Beard uses a real-world example from a Samsung client who uses both SSDs and HDD in a complementary Video on Demand application, where "hot content" that needs the fastest possible IO/PS (streaming new releases or the most popular movies) relies on performance-optimized SSDs while "cold content" that needs the largest possible capacity for storing thousands of classic movies uses capacity-optimized HDDs. In this particular VOD application, SSD allows 70% power savings and 80% space savings.

The biggest barriers to adopting SSDs in the data center have been price and capacity since HDDs are much less expensive and hold much more information. For example, a server-based HDD costs $1 to $2 per gigabyte, while SSD costs from $15 to $90 per gigabyte, according to IDC.

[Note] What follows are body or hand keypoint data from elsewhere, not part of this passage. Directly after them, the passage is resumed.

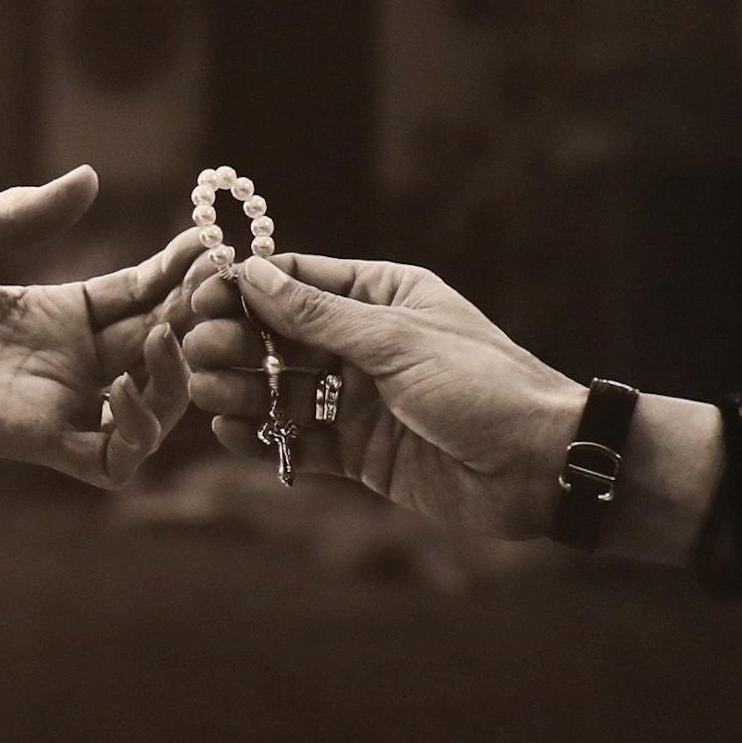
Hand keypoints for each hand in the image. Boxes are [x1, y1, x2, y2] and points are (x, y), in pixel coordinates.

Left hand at [0, 167, 205, 487]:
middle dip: (197, 318)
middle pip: (163, 346)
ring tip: (166, 332)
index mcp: (53, 314)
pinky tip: (129, 382)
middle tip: (213, 286)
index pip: (140, 294)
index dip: (177, 271)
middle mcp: (65, 362)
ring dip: (179, 374)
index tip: (206, 242)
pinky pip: (112, 459)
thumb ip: (20, 211)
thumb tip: (89, 179)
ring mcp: (55, 404)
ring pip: (156, 410)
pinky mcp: (34, 440)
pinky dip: (139, 430)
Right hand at [182, 252, 583, 536]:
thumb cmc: (483, 385)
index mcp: (383, 298)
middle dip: (236, 343)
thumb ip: (317, 316)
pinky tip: (231, 432)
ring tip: (208, 393)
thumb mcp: (395, 341)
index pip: (298, 282)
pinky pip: (297, 440)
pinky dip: (262, 437)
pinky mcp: (358, 452)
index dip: (246, 290)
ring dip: (240, 390)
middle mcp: (366, 345)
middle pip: (279, 338)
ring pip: (281, 390)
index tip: (202, 301)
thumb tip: (250, 275)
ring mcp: (359, 399)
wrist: (541, 467)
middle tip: (200, 353)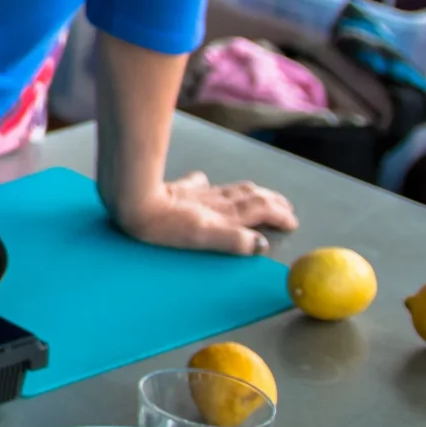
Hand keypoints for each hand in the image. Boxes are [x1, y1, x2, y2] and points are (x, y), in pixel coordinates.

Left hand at [111, 171, 297, 255]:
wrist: (134, 201)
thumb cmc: (165, 225)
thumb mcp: (204, 238)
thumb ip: (234, 240)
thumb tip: (260, 244)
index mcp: (225, 215)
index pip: (262, 210)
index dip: (280, 215)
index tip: (292, 222)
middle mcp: (216, 201)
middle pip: (252, 197)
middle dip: (272, 201)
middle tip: (285, 207)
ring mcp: (197, 193)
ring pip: (233, 189)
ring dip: (252, 192)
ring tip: (261, 194)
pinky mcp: (178, 188)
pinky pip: (198, 184)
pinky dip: (208, 184)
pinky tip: (204, 182)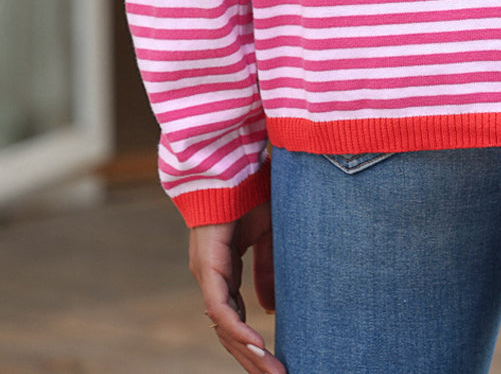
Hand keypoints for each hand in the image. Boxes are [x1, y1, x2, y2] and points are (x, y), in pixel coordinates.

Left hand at [189, 202, 286, 371]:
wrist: (233, 164)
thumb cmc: (250, 194)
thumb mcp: (268, 237)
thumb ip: (268, 272)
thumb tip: (270, 310)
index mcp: (224, 274)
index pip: (236, 320)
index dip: (253, 343)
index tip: (275, 362)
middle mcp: (211, 280)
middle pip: (228, 332)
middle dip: (253, 358)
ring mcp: (207, 275)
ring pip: (223, 326)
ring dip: (248, 351)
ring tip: (272, 371)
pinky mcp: (208, 266)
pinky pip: (221, 307)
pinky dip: (238, 328)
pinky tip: (258, 343)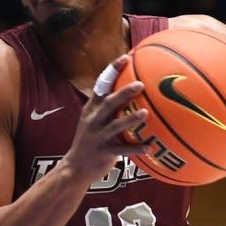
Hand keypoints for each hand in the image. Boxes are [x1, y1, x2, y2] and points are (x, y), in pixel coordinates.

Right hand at [66, 54, 148, 181]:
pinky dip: (137, 148)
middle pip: (108, 103)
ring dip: (130, 119)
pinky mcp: (104, 153)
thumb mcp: (93, 120)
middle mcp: (93, 120)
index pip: (101, 85)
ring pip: (115, 126)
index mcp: (91, 109)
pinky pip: (123, 150)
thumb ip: (107, 107)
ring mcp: (98, 137)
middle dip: (123, 93)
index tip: (125, 58)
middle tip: (140, 84)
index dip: (112, 71)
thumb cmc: (90, 141)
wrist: (75, 167)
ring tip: (145, 113)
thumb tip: (130, 89)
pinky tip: (150, 147)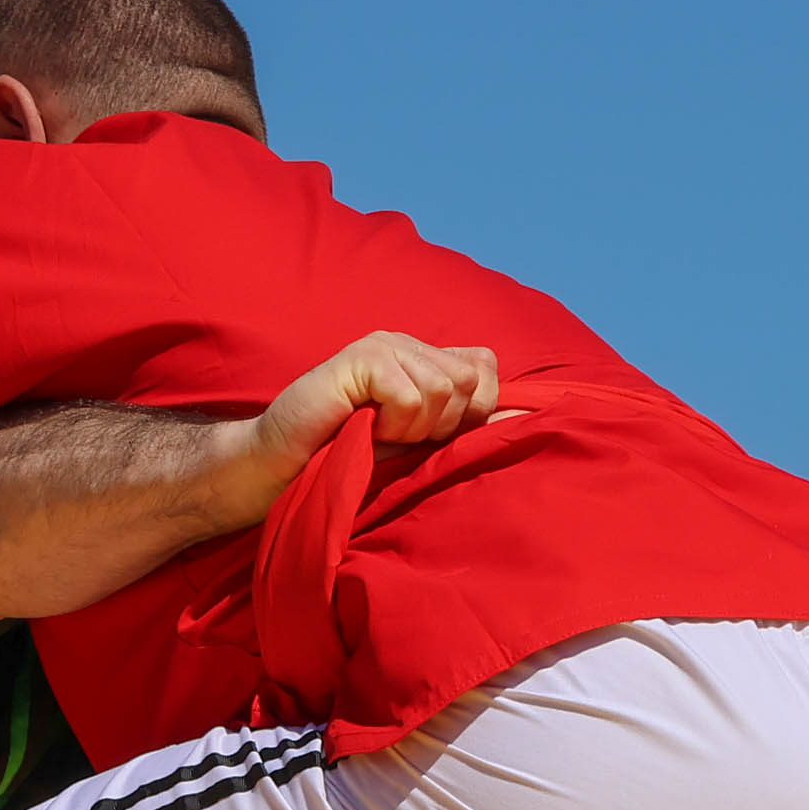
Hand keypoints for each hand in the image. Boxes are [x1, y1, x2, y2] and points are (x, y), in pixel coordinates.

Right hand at [251, 334, 504, 468]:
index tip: (428, 437)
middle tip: (397, 436)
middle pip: (468, 381)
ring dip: (412, 428)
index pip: (485, 369)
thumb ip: (469, 426)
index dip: (469, 414)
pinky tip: (363, 424)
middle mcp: (407, 344)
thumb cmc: (351, 457)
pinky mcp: (360, 358)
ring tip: (377, 431)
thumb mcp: (420, 444)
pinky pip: (409, 395)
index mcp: (425, 358)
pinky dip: (392, 423)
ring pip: (442, 389)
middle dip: (441, 425)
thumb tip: (526, 418)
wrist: (282, 466)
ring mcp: (383, 345)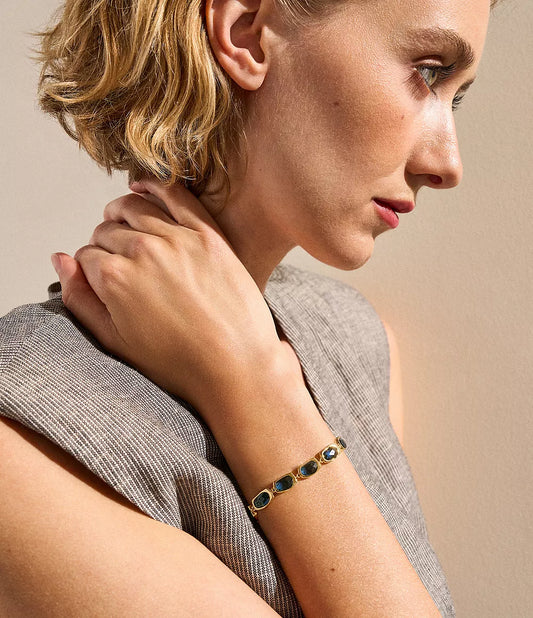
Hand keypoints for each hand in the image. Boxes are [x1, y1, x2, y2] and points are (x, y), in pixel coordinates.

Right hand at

Jeff Lowenberg, VP of facilities for Houston, Texas-based hosting provider The Planet , agrees that from his price-per gigabyte perspective SSDs are priced at a premium versus traditional HDDs and most data centers would be hard pressed to justify the cost premium for SSD-based systems. Price is especially an issue for The Planet, according to Lowenberg, since The Planet's hosted model offers a 75% cost savings compared with do-it-yourself alternatives. Over the past two years, The Planet has aggressively expanded its data center footprint to 7 data centers totaling 253,500 square feet, including a new co-location facility accommodating approximately 8,000 servers that will open in May 2009. Capacity is another reason to stick with HDDs, Lowenberg says, since The Planet offers storage options ranging from 256 GB to 10 TB for customers with large database and archiving needs, capacity that is far in excess of that available on SSDs.

While SSD solutions make the most sense in applications where the benefits of SSDs match those of the market application, data center managers will want to keep an eye on the horizon for SSD technology, especially since the cost of Flash memory in general continues to decrease at the rate of 40% to 50% per year.